A scenario that could unfold: North America suffers from devastating wildfires and heatwaves, summer monsoons in China have failed and rainfall in Mexico as well as central America falls by half. More than a billion people across South-east Asia, West Africa, South America and the Middle East are displaced as their environment becomes unlivable owing to deadly heat conditions that persist for more than 100 days per year.

Water availability decreases sharply, affecting about two billion people, while there could be a significant drop in food production amid an increasing number of extreme weather events such as heat waves, floods and storms.

The impact on the environment could have consequences on national security too, said the report. Nations will be “overwhelmed by the scale of change and pernicious challenges” such as pandemic diseases.

“The internal cohesion of nations will be under great stress, including in the United States, both as a result of a dramatic rise in migration and changes in agricultural patterns and water availability,” said the report.

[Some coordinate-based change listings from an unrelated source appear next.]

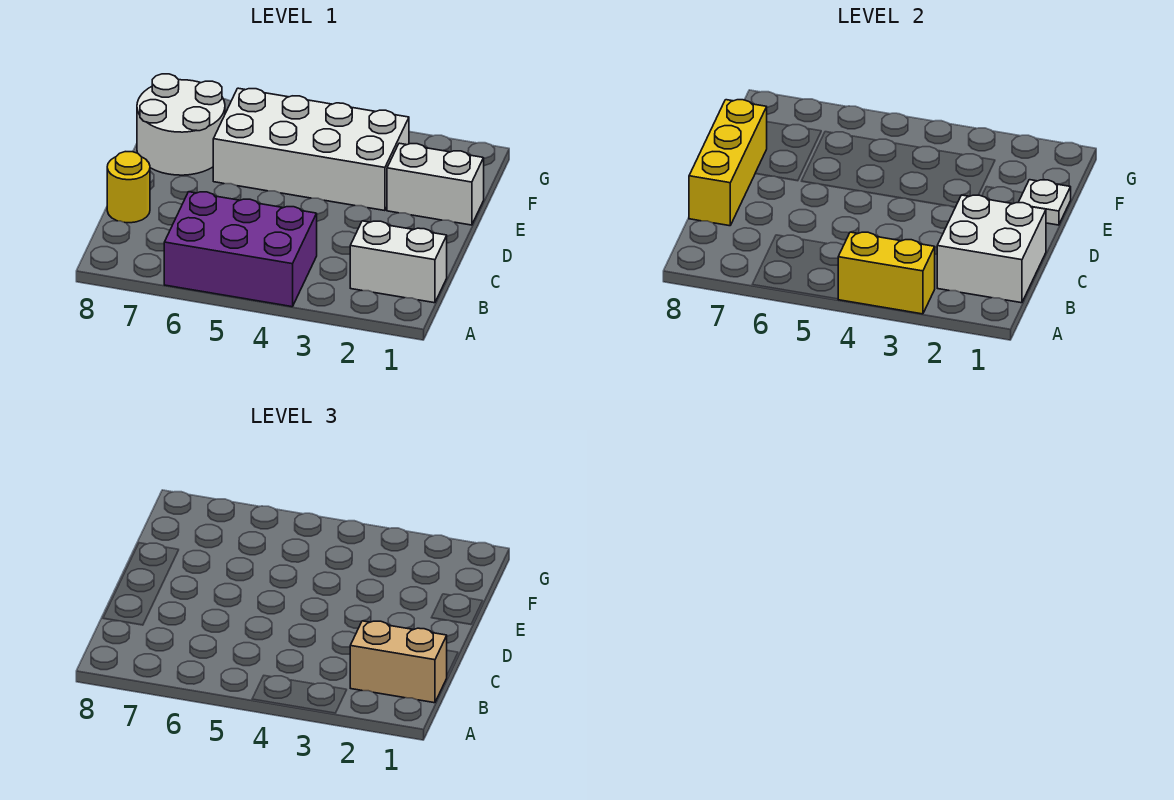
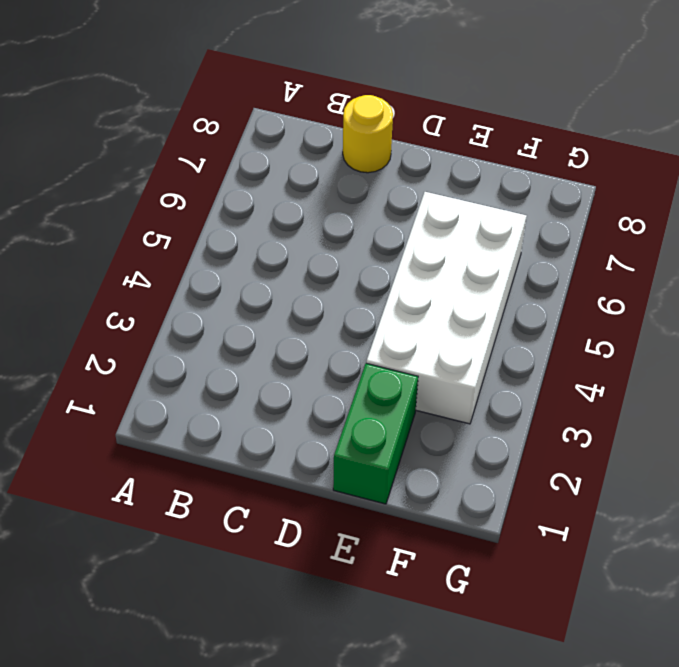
green brick E1:E2 level 1 -> white brick E1:E2 level 1
none -> purple brick A4:B6 level 1
none -> white brick B1:B2 level 1

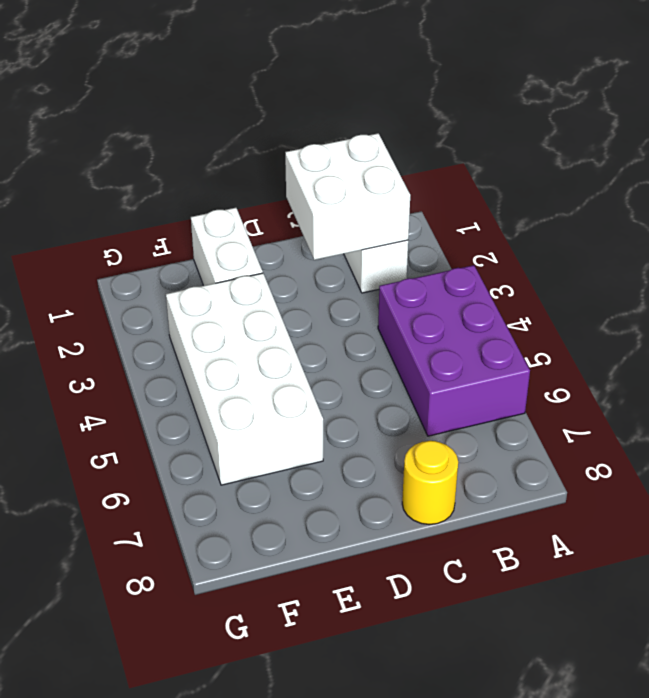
none -> white round brick E7:F8 level 1
none -> yellow brick A3:A4 level 2

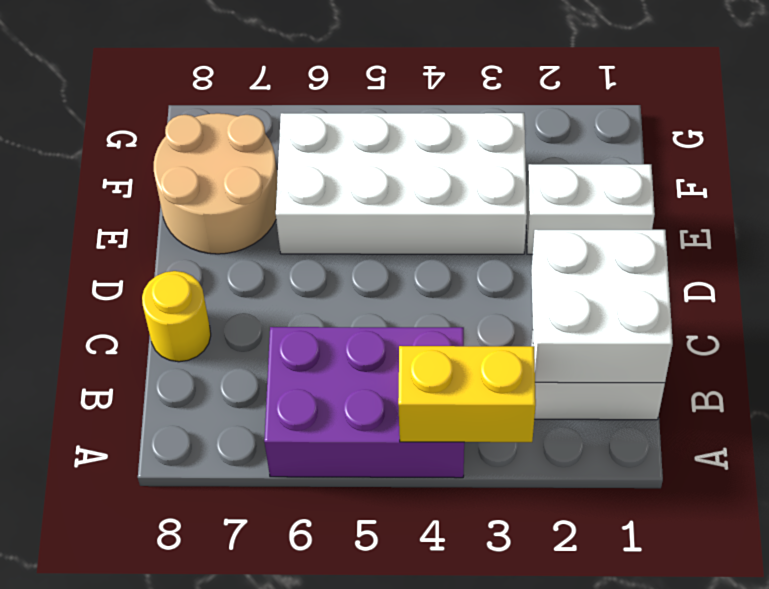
tan round brick E7:F8 level 1 -> white round brick E7:F8 level 1
none -> yellow brick C8:E8 level 2
none -> white plate E1 level 2

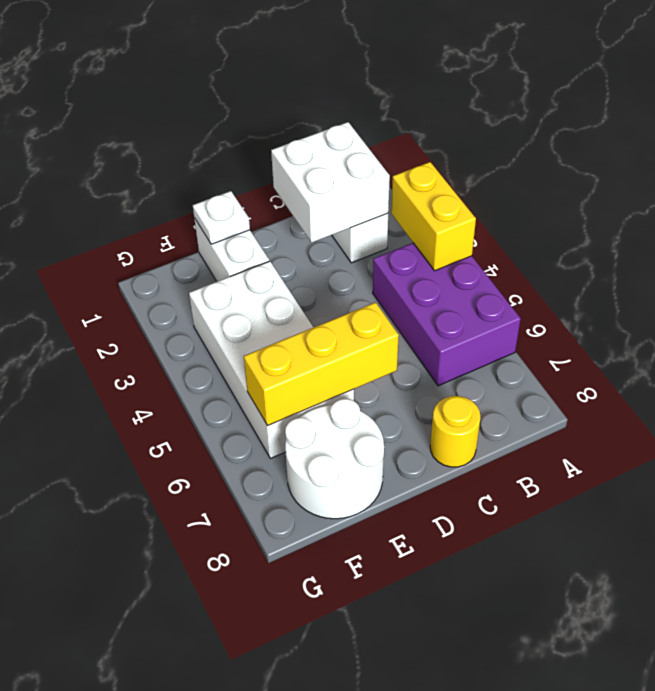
yellow brick D6:F6 level 2 -> yellow brick C8:E8 level 2
none -> tan brick B1:B2 level 3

Armed conflict could break out between nations over resources. Worse, a nuclear war “is possible”. The report added: “The social consequences range from increased religious fervour to outright chaos.”

The authors of the report pointed out that the scenario “provides a glimpse into a world of ‘outright chaos’ on a path to the end of human civilisation and modern society as we have known it, in which the challenges to global security are simply overwhelming and political panic becomes the norm”.

In their policy recommendations, both Mr Spratt and Mr Dunlop said that governments need to recognise the limitations of policy-relevant climate change research, which may exhibit “scientific reticence”.

They urge governments to adopt a scenario approach focusing on “high-end warming possibilities” when dealing with climate change. This could help countries understand the climate and security risks.

They also called on countries to “urgently examine” the role national security sector can play in providing leadership and capacity to build a zero-emissions industrial system and draw down carbon to protect human civilisation.

In a foreword endorsing the report, Australia’s former defence chief, retired Admiral Chris Barrie, said the authors “have laid bare the unvarnished truth about the desperate situation” faced by the planet and the human race.

They have painted a “disturbing picture of the real possibility that human life on Earth may be on the way to extinction, in the most horrible way”, he added.